- [TEXT UNDER STUDY]:

# A unique Father's day gift



## Grampa Don (Jun 16, 2019)

One of my sons gave me this, a Bug-a-salt gun.  I was surprised.







You cock it like a BB gun and it shoots a pinch of table salt.  Its effective range is about 3 feet with a spread of about 3 inches and it's supposed to be deadly against flies.  Now if I can only find some slow moving flies to try it on.

Don


----------



## SeaBreeze (Jun 16, 2019)

Neat Don, I can use one of those in my house.  Let us know how it works!   We bought a tiny cheap bug zapper years ago, you pulled the trigger and a small plastic disc on a string shot out to kill flies.  My husband got a couple, but it was hard to use, string was really too short, they saw it coming.


----------



## Grampa Don (Jun 16, 2019)

SeaBreeze -  I had one of those years ago.  I think I killed a few flies with it, but you had to sneak up on them.  A regular fly swatter worked just as well.  If I get any with the new gun, I'm going to mount their little heads over my workbench as trophies.  I'll keep you posted.

Don


----------



## Ken N Tx (Jun 17, 2019)

I killed 1 male and 2 female flies!! The male was on a beer and the females where on the phone..

- [WORK REQUIRED]: Extend the forum thread about the Bug-a-salt gun gift beyond its last post. The items after this point are separate material, unconnected to the thread.

Dataset entries:

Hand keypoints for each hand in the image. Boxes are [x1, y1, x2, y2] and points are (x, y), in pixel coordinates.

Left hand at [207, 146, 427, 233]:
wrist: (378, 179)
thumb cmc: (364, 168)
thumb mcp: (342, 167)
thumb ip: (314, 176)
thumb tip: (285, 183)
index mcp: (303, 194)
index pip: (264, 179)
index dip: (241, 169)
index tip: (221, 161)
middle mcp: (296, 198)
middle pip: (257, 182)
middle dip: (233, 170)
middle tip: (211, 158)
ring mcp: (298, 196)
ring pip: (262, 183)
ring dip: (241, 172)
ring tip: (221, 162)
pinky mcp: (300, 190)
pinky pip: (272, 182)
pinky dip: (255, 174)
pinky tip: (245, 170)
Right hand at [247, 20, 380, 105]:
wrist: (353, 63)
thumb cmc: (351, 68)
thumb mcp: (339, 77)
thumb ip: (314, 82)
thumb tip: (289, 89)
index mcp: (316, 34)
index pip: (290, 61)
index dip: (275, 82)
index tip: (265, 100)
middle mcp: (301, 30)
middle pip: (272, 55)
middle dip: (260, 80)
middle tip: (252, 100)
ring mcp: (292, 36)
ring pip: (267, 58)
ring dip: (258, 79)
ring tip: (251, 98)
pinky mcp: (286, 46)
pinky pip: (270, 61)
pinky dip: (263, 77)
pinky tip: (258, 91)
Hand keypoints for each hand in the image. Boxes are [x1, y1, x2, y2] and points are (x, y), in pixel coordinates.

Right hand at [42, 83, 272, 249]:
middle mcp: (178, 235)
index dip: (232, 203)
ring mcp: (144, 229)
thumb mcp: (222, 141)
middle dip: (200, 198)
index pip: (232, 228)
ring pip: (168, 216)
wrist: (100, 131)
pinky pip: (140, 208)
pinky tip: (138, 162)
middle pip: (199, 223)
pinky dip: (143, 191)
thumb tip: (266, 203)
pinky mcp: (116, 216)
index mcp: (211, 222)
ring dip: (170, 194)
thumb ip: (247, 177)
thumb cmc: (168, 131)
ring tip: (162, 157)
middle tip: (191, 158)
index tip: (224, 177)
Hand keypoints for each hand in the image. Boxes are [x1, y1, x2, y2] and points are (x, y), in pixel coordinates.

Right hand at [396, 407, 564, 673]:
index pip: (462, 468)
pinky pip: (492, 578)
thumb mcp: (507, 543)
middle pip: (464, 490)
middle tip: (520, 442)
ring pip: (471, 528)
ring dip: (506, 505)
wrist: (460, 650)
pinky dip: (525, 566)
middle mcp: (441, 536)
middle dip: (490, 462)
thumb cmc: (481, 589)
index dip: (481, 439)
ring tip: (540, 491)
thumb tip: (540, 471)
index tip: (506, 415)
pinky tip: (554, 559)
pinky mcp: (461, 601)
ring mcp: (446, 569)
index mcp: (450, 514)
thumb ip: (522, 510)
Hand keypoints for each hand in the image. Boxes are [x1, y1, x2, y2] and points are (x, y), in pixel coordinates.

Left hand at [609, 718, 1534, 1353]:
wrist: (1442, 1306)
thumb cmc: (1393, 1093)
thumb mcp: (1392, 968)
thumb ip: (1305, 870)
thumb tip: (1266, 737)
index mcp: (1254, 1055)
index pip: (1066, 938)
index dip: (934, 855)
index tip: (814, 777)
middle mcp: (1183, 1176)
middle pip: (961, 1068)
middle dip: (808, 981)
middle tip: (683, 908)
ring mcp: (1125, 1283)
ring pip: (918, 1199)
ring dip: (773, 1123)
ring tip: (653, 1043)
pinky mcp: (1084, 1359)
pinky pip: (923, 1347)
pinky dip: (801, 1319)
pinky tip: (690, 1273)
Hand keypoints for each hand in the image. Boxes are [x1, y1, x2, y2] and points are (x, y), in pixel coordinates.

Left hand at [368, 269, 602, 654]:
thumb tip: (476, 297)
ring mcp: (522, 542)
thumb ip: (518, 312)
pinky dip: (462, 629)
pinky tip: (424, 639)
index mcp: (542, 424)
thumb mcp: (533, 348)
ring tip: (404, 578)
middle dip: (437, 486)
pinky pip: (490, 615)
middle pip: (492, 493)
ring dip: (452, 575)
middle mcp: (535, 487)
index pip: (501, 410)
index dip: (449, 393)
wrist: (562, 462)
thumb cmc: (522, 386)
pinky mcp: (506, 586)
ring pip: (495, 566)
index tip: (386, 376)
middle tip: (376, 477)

- [EXERCISE RESPONSE]:
----------



## HazyDavey (Jun 17, 2019)

I gave my brother a Bug-A-Salt for Christmas a few years ago. I think he's still trying to sight it in..  
He keeps it handy right next to his favorite chair. 

Have fun Grampa Don!

The battery powered electric tennis racket is what we have now..


----------



## Grampa Don (Jun 17, 2019)

HazyDavey --  I have one of those electric tennis rackets.  It was on sale at Harbor Freight for a couple bucks.  I bought it as a joke, but it really is handy.  Works great for wasps too.

Don


----------



## JustBonee (Jun 17, 2019)

That tennis racket looks like it would be great on my patio after a rainstorm!


----------



## Lara (Jun 22, 2019)

Ken N Tx said:


> I killed 1 male and 2 female flies!! The male was on a beer and the females where on the phone..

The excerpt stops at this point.